**Task statement**
Taking the lines below one at a time, count those with the string "Pioneer" and give the result alone.

↓↓↓

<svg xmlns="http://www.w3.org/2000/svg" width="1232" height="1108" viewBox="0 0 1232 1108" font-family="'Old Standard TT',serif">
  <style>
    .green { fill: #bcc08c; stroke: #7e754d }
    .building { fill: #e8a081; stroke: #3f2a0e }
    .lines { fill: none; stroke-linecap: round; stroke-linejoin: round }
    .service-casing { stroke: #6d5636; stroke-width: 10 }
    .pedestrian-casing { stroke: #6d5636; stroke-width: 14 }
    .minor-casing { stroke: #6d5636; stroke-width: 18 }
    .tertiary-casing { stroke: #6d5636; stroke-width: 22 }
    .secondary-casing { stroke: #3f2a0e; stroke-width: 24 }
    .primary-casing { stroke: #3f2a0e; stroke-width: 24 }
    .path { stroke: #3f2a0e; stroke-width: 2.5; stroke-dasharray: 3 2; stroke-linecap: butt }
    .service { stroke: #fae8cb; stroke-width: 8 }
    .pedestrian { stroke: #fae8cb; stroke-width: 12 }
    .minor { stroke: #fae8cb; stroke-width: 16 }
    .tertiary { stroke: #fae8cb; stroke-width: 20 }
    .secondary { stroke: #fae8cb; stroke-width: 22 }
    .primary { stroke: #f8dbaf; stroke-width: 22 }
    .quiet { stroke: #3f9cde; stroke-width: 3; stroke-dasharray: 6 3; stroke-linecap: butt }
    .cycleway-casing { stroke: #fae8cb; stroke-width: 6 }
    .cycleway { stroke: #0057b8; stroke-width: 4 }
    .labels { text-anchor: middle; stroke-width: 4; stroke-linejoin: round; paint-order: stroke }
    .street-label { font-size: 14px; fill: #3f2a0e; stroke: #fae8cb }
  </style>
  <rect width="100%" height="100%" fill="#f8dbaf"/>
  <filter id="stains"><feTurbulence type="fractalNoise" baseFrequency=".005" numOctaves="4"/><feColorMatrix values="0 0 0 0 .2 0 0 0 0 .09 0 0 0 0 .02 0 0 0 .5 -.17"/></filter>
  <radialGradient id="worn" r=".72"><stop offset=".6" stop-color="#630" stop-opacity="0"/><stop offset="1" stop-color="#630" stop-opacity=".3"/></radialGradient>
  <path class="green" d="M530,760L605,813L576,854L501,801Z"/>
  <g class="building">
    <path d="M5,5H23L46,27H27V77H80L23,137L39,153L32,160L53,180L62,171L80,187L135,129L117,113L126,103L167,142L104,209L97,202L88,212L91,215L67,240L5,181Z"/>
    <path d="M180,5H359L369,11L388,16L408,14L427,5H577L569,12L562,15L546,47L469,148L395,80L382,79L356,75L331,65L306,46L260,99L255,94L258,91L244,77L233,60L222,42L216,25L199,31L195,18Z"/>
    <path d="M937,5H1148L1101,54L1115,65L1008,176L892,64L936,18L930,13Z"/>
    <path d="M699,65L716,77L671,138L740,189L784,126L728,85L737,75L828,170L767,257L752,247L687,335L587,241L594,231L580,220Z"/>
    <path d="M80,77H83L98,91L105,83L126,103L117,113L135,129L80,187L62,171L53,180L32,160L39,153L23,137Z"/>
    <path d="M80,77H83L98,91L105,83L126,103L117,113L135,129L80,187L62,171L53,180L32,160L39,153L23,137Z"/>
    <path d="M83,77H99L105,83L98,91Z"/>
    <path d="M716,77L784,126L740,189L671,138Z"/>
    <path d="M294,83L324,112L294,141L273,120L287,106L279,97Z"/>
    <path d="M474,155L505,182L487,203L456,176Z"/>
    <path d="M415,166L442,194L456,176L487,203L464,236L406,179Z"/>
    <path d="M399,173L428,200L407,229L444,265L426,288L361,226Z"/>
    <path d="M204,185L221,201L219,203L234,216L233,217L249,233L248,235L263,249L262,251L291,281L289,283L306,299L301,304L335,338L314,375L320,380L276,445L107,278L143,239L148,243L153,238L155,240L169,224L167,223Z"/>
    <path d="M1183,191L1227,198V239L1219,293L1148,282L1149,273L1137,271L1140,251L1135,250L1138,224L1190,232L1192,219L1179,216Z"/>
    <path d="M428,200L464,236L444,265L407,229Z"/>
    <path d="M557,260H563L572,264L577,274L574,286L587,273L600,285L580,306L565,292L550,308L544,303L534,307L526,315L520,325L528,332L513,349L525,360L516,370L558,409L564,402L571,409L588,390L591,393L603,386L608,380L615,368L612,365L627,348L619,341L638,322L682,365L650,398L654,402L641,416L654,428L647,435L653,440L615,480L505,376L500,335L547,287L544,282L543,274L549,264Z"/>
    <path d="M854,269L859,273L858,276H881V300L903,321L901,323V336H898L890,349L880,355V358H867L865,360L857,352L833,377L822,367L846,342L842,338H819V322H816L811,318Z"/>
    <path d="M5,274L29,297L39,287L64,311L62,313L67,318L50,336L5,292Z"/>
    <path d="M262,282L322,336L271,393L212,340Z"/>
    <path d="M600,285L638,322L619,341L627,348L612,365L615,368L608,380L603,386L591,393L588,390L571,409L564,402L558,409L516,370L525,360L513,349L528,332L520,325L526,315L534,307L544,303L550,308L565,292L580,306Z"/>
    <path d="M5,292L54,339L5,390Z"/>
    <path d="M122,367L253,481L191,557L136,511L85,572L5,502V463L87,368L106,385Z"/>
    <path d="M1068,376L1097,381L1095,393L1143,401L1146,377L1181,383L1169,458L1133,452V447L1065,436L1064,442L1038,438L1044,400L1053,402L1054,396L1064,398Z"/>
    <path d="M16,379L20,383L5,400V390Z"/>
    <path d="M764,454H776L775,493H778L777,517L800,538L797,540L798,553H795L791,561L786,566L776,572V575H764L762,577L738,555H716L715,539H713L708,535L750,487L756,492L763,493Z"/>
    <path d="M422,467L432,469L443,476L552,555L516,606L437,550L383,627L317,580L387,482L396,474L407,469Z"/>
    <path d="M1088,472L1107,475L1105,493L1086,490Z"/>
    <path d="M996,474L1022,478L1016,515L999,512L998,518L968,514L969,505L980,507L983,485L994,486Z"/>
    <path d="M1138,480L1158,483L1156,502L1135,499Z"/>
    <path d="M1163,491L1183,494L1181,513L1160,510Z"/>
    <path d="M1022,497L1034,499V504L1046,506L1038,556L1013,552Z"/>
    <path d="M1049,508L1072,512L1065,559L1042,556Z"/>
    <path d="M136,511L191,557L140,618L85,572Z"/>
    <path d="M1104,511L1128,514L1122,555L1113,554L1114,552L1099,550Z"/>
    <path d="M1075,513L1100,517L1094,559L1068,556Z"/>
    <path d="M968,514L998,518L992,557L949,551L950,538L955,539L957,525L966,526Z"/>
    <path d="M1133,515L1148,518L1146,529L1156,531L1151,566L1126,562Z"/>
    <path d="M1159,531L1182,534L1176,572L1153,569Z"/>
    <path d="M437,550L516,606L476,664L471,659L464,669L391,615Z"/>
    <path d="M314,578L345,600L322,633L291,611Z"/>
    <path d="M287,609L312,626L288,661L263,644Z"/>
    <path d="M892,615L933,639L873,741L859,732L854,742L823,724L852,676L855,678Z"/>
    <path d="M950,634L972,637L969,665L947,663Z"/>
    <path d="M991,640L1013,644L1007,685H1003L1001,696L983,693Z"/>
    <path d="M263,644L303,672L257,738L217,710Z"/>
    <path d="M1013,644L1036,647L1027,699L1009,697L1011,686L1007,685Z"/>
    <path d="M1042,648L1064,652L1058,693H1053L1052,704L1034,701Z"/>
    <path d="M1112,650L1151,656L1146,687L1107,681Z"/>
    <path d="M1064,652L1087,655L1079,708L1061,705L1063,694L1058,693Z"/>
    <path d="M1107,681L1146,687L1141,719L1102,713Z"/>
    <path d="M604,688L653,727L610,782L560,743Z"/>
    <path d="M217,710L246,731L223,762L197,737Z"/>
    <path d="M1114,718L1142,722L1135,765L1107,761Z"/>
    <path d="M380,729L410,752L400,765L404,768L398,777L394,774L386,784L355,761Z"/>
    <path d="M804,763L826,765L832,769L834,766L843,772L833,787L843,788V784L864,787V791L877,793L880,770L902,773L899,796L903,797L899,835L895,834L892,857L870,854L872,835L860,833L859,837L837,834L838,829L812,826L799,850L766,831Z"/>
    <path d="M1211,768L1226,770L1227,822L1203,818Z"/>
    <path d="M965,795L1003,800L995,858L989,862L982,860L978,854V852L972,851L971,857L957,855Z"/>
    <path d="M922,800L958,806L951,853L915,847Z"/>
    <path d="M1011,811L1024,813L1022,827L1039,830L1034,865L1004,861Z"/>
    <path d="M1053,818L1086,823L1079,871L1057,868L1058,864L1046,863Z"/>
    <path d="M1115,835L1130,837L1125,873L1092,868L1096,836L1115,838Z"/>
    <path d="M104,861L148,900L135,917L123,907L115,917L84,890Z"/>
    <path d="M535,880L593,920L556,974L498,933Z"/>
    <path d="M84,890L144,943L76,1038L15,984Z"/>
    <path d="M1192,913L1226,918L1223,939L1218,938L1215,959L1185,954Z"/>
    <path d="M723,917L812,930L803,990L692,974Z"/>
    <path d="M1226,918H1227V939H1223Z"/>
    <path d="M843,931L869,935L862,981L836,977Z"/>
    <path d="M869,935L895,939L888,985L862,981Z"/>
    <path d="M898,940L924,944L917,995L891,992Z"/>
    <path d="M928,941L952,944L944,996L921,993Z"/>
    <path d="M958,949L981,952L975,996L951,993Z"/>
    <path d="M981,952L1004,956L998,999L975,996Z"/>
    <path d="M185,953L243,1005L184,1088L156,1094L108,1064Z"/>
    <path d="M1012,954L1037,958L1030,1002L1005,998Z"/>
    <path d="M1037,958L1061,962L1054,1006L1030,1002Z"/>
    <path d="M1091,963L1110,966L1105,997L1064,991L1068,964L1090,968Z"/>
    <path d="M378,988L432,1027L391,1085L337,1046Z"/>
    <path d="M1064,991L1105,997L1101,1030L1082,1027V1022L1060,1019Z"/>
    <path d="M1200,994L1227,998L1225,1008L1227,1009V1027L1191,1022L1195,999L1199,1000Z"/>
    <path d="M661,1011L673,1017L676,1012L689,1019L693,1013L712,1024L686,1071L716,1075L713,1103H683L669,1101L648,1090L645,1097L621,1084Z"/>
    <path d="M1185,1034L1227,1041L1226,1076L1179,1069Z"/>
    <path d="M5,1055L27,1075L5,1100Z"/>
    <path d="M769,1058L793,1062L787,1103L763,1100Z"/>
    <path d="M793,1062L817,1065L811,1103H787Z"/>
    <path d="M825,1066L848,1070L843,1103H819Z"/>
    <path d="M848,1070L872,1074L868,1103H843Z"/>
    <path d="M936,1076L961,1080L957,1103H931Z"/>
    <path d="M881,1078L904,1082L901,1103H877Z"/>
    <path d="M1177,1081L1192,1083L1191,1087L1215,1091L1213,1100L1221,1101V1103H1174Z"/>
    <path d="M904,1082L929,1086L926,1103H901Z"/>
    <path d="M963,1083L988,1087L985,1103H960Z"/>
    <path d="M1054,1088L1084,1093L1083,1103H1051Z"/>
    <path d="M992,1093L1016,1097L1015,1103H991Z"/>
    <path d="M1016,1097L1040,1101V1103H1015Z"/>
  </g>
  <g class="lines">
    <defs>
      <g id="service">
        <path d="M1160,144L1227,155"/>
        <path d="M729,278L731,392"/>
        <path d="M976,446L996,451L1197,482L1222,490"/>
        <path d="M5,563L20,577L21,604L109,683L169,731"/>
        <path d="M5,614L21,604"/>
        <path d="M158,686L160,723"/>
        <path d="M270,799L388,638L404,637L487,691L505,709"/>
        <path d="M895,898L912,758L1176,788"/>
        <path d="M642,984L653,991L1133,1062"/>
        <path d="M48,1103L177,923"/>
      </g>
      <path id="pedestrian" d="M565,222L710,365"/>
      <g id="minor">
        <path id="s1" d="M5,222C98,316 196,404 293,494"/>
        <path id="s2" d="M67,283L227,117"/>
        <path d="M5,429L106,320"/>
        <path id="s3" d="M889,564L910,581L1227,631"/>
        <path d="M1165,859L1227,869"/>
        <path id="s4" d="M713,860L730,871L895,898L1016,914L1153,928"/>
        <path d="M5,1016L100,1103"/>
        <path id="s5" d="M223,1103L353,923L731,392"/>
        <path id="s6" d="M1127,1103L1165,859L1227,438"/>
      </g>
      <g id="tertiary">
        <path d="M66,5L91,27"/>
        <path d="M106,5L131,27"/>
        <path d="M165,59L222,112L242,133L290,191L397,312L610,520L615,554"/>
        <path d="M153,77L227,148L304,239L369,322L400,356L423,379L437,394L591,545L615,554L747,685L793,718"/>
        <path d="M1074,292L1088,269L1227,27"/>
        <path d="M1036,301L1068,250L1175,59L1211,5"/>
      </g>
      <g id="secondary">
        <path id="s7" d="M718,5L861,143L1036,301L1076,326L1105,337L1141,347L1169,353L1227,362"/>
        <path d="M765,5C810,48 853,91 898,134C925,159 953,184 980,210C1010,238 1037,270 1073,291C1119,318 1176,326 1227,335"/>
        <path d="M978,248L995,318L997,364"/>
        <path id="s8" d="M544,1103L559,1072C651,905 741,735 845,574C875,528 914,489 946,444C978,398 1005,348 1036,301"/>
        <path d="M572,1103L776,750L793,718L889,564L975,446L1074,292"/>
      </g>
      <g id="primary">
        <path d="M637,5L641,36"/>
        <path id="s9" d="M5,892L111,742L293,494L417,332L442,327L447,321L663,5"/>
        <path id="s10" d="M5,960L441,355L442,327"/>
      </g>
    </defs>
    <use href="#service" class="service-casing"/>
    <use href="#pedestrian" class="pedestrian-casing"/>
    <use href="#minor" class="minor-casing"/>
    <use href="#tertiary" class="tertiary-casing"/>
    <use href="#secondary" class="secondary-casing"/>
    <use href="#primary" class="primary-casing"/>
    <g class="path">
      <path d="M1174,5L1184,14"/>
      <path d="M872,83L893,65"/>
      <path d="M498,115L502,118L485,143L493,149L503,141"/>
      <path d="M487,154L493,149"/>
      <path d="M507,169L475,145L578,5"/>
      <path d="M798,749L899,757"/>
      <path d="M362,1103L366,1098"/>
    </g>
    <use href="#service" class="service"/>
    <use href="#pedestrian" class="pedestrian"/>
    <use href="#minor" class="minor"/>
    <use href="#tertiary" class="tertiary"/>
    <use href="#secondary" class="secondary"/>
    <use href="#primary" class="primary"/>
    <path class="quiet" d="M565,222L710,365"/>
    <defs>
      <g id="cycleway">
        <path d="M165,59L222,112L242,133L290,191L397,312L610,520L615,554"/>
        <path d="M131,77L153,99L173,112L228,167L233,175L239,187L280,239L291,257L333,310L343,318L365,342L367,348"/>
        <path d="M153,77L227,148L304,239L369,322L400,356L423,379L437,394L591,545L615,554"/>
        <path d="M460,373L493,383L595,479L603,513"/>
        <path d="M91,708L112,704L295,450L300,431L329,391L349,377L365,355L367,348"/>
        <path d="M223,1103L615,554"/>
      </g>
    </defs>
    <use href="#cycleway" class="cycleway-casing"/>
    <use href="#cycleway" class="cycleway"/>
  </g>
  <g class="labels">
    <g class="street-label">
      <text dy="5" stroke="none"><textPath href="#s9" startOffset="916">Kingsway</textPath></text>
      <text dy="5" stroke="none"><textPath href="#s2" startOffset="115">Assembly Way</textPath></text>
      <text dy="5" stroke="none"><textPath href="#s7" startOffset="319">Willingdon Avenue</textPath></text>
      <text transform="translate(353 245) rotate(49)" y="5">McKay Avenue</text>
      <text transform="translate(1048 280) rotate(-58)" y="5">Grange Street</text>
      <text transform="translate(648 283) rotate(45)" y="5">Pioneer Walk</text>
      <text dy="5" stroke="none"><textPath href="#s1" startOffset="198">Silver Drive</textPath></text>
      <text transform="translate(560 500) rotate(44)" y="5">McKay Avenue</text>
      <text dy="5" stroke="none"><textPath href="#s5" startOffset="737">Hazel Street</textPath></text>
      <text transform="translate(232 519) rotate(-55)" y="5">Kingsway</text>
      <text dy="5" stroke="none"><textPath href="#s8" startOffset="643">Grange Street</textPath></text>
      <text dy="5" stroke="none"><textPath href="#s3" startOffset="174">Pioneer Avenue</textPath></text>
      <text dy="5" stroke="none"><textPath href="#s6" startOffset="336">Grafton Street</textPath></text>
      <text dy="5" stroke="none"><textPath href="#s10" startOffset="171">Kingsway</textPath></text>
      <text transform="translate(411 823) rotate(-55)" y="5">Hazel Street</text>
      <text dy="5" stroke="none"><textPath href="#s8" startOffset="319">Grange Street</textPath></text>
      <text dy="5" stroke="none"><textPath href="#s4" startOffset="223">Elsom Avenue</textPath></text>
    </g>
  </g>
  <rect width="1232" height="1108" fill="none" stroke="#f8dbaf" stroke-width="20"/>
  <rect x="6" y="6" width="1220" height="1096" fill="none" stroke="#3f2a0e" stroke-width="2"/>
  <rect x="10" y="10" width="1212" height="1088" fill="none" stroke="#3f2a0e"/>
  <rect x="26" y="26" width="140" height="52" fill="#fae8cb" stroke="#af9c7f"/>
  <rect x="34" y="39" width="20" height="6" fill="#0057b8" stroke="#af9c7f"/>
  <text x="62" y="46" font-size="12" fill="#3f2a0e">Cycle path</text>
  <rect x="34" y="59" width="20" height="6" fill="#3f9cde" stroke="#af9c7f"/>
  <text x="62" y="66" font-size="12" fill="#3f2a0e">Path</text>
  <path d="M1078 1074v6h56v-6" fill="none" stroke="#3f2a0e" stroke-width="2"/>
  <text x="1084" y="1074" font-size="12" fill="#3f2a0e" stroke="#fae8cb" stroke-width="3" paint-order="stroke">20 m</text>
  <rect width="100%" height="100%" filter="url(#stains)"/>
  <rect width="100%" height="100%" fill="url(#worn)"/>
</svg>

↑↑↑

**Response to this task**
2